The group and allied neighbourhood resistance committees have opposed the military takeover using a variety of tactics, including strikes, street barricades and demonstrations.
The first campaign of civil disobedience began the day the military announced the takeover, but fizzled out after about a week. Organisers said that was owing to the need to alleviate the suffering of millions who work for daily wages.
The military seized power on October 25, dismissing the civilian-led, transitional government and arresting dozens of officials and politicians. The move has drawn international criticism and led to protests on the streets across the country.

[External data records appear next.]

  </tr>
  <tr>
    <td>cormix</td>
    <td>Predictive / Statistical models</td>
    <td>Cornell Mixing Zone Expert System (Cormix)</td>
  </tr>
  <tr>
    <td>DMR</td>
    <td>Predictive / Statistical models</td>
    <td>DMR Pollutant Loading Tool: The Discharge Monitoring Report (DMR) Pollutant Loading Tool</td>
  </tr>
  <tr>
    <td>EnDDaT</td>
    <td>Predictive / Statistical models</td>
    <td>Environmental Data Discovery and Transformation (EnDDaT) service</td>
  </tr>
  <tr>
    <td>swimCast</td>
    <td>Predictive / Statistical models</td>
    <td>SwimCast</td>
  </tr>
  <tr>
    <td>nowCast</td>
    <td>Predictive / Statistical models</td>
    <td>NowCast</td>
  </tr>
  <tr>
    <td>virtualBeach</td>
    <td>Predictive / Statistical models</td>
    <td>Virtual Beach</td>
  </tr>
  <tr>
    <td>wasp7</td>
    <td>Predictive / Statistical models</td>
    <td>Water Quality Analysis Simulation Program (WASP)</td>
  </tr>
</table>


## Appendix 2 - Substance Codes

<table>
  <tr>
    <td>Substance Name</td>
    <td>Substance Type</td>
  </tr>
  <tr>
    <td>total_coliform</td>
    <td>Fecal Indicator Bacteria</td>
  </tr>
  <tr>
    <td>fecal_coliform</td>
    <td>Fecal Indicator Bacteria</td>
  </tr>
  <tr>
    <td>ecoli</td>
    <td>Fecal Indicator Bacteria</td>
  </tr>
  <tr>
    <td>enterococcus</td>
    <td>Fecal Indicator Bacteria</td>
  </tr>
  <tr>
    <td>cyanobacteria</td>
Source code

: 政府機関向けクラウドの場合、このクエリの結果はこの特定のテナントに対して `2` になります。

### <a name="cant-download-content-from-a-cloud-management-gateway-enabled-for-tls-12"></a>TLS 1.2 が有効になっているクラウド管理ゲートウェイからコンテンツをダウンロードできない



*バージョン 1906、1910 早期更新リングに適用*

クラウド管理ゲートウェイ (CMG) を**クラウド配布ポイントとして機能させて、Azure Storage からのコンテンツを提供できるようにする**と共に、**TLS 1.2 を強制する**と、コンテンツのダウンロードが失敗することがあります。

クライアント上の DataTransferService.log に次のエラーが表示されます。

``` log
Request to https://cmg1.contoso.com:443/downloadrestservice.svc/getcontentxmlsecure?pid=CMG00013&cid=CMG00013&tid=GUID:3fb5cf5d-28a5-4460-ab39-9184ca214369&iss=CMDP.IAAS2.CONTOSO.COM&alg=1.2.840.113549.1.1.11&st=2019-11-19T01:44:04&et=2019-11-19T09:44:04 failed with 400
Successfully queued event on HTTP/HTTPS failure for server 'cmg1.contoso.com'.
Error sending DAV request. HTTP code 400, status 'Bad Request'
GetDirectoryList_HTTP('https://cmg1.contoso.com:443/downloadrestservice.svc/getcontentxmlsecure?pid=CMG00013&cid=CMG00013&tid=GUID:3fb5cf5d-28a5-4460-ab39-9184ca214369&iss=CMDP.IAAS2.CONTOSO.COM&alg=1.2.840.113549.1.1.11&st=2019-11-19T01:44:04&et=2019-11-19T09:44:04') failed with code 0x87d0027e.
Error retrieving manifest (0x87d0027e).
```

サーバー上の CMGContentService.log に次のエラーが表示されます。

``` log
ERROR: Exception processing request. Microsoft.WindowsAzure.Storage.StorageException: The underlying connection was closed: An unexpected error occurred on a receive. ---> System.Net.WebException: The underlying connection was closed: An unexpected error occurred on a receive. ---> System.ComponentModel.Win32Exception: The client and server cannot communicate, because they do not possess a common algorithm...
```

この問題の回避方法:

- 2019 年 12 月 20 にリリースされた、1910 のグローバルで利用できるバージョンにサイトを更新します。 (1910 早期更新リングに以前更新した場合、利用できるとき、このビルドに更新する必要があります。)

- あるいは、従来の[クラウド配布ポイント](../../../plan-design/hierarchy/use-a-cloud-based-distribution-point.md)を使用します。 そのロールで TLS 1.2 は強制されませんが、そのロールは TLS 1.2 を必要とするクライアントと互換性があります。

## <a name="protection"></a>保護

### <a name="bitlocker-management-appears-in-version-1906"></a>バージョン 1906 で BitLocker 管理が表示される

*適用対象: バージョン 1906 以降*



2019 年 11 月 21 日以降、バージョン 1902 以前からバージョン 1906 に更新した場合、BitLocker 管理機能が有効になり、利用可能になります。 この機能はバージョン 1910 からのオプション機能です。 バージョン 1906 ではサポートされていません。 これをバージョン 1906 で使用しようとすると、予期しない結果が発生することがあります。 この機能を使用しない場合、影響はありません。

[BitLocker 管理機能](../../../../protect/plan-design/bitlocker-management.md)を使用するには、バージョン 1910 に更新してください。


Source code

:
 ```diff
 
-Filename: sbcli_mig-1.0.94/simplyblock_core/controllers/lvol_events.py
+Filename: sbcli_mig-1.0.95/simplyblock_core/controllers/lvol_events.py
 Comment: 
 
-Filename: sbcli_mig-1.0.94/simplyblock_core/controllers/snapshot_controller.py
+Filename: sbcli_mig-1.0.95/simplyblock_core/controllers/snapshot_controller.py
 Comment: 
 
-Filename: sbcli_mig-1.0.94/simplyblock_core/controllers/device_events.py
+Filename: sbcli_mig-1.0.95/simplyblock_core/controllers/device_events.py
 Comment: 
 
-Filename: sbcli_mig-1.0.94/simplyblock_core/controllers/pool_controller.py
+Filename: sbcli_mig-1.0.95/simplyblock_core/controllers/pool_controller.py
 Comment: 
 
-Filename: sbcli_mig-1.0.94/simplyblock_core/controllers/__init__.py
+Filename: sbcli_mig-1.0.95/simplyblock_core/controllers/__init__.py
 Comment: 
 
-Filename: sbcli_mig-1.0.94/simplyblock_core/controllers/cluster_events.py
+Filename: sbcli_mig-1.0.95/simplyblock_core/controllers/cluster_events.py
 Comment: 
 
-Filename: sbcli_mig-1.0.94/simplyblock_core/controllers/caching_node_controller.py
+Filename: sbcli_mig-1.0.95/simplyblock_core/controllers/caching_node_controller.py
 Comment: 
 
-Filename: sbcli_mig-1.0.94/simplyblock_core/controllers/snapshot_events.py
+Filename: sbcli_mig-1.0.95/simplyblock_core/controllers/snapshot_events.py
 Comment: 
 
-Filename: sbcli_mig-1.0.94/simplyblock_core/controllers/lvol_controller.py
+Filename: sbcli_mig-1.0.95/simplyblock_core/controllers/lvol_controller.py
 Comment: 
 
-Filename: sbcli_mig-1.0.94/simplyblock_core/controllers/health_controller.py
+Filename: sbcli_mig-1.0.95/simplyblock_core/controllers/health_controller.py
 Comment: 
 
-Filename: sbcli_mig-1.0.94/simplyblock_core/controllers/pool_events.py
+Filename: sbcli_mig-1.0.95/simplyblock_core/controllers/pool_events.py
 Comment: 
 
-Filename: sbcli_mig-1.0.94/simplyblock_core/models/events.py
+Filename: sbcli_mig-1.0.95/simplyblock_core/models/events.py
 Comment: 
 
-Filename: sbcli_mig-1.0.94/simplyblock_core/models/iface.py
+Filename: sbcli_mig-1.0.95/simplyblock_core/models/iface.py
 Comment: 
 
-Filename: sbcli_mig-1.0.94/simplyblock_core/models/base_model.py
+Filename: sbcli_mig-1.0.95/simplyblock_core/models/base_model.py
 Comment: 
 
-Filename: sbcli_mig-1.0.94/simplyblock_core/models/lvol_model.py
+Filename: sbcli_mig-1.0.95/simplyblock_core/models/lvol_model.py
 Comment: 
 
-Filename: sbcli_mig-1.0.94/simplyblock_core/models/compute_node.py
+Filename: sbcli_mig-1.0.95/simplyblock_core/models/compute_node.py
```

At least 12 protesters were killed and about 300 injured in a series of demonstrations after October 25, including protests on October 30 that attracted hundreds of thousands in Khartoum and elsewhere in Sudan.
Army chief Gen Abdel Fattah Al Burhan has declared a nationwide state of emergency and vowed to hold elections in July 2023. He also suspended the work of a state commission mandated with dismantling remnants of Al Bashir's regime.
“We have taken a vow before the people of Sudan and the international community to complete the journey of transition and elections and not to hinder the freedom of political activity so long as it remains peaceful and within legitimate rights,” Gen Al Burhan told Al Jazeera.
He denied soldiers were behind the killing of protesters, saying the violence was being investigated. Activists have said the dead and injured suffered gunshot wounds, mostly to the chest and head.